#### SELECTED PASSAGE:
6 Variables Specific to Data Type


As described previously, there are variables unique to each data type. Here we will explore some of the information only available for certain data types. All data types also have unique variables regarding food groupings, these will be investigated in a further section.


6.1 Branded


There are 3 variables in branded that could benefit from further exploration. Those variables being; “brandOwner”, “dataSource”, “brandName”, and “ingredients”.


Brand Owner and Brand Name


There are 28901 unique brand names and 20538 unique brand owners in the branded foods dataset. However, despite each of these strings being unique multiple names often seem to refer to the same brand. For instance, “ANNIE’S”, “ANNIES”, and “Annie’s” all refer to the same brand. The same problem is evident in the brand owners, for example “ANETO NATURAL S. L. U. POLIGONO INDUSTRIAL SANTA MARIA”, “ANETO NATURAL S.L.U. POLIGONO INDUSTRIAL SANTA MARIA”, “ANETO NATURAL, S.L.U.”, and “ANETO NATURAL S.L.U.” are all declared as different names of the same brand owner. There are no instances of both brand owner and brand name being left blank but there are 953 food entries where brand owner is left blank and 3038 food entries where brand name is left blank.

Due to this problem, there is no true way to know how many brands or brand owners we truly have information on.


Data Source


There are 3 data sources “GDSN”, “NZGDSN”, and “LI”. Where GDSN is Global Data Synchronization Network, NZGDSN is New Zeland Global Data Synchronization Network, and LI is Label Insight.


Table 48: Data Sources of Branded Foods
Total Foods Total Nutrients Average Nutrients per Food
GDSN 13514 217456 16.17856
LI 359821 4915972 13.68441
NZGDSN 562 4465 7.94484


A majority of the information has been collected through Label Insight. As the newest addition (only having been added this update) NZGDSN is the least utilized source.


Ingredients



Figure 22: Character Length of Ingredients by Data Source


Figure 23: Number of Words in Ingredient Statement by Data Source


Table 49: Length of Ingredient Statements
Variable Overall, N = 373,8971 GDSN, N = 13,5141 LI, N = 359,8211 NZGDSN, N = 5621 p-value2
Characters per Ingredient Statement 198 (90, 371) 293 (138, 483) 195 (89, 366) 130 (38, 260) <0.001
Words per Ingredient Statement 27 (12, 50) 40 (19, 66) 27 (12, 50) 17 (5, 34) <0.001

1 Median (IQR)

2 Kruskal-Wallis rank sum test


The length of the ingredient statement and by extension the amount of processing the food has undergone varies wildly between the data sources. With a p-value of less than 0.001, the difference between the amount of ingredients in each food per data source is incredibly statistically significant.


6.2 FNDDS (Survey)

#### RECORD EXCERPTS:
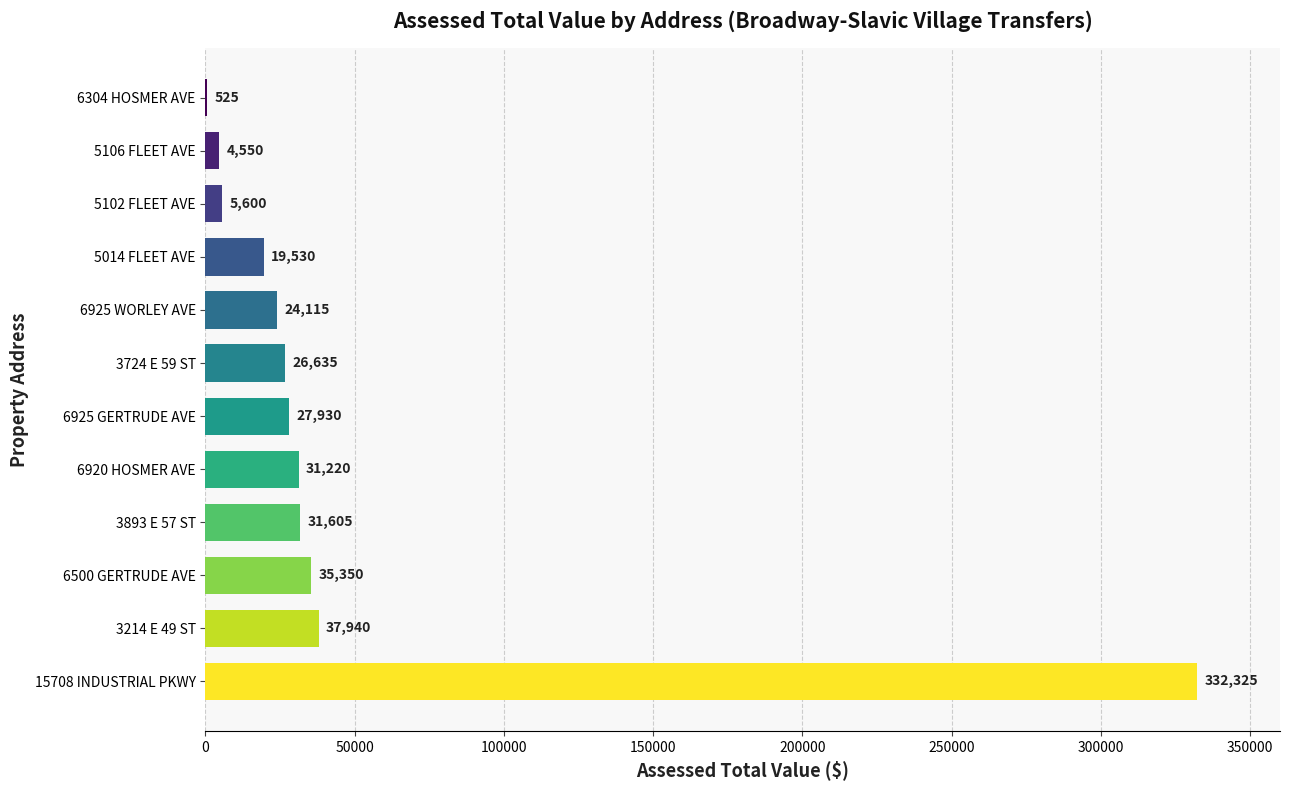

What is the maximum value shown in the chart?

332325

* * *

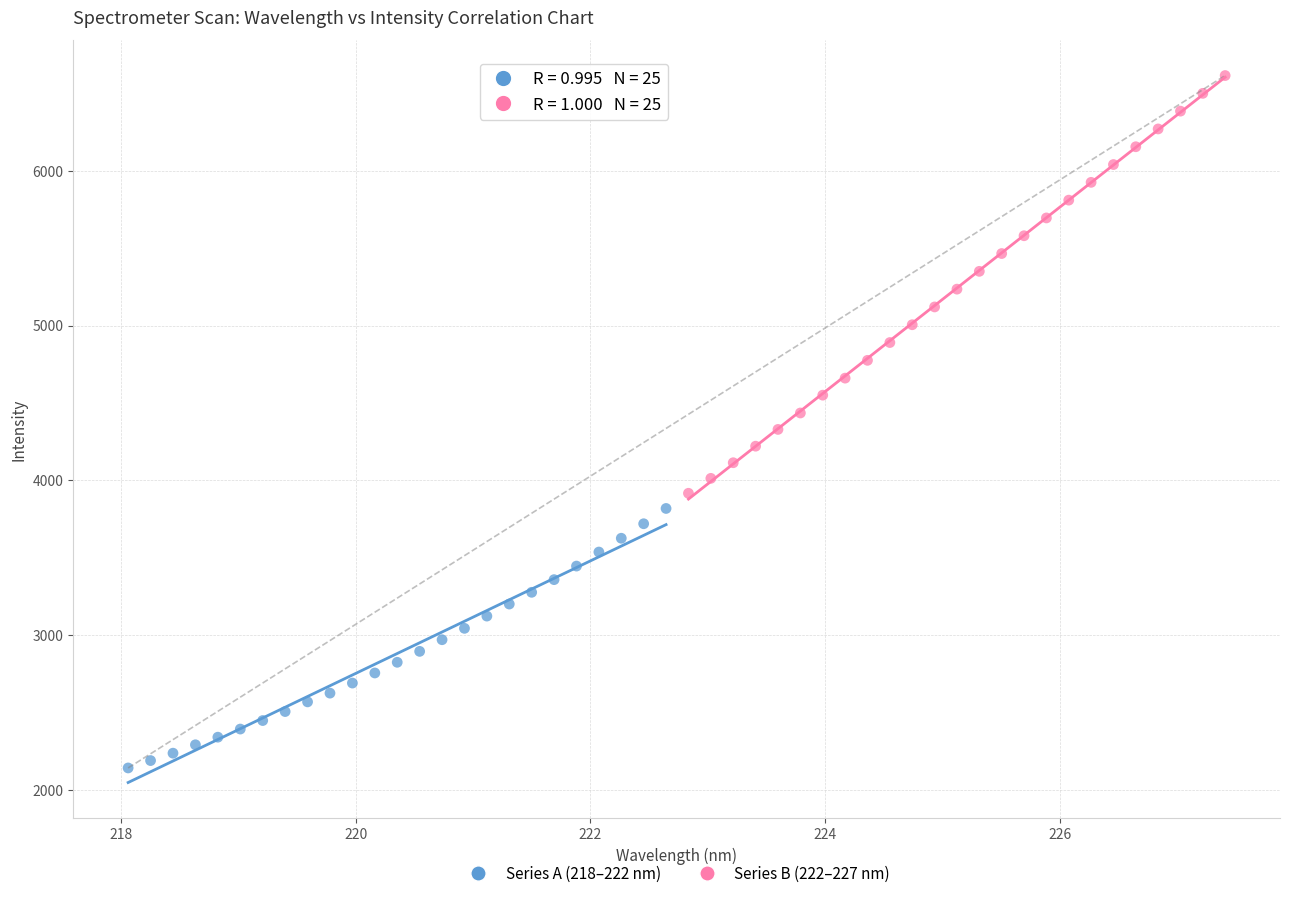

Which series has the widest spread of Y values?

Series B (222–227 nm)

#### REQUEST:
Continue the write-up on variables specific to each food data type, picking up after its final line.

#### RESULT:
There are a lot of variables stored within the data for FNDDS that contain duplicate information. For unique variables related to this data type we will go over the nested variables “foodAttributes”, “inputFoods”, and “foodPortions”.


Food Attributes


This nested variable contains 5 variables, 1 of which is nested further and contains 3 variables. “foodAttributes” contains variables “id”, “name”, “value”, “foodAttributeType”, and “rank”. “foodAttributeType” contains the 3 variables “id”, “name”, and “description”.

For every food in FNDDS, “foodAttributes” contains at least 2 entries, one is the WWEIA Category number and the other is the WWEIA Category description. This information appears twice for every food, once in “foodAttributes” and once in “wweiaFoodCategory”.

Foods having more than 2 entries in “foodAttributes” provide further information about the source of the food or food ingredients in the form of small additional description notes. These notes vary wildly in what information they provide, some provide brand names such as “McDonald’s”, others provide information on contents such as “leche fresca”.


Input Foods


Within the nested variable “inputFoods” we have 10 variables; “id”, “unit”, “portionDescription”, “portionCode”, “foodDescription”, “sequenceNumber”, “amount”, “ingredientCode”, “ingredientWeight”, and “ingredientDescription”.

The variables “foodDescription” and “ingredientDescription” are identical for all foods.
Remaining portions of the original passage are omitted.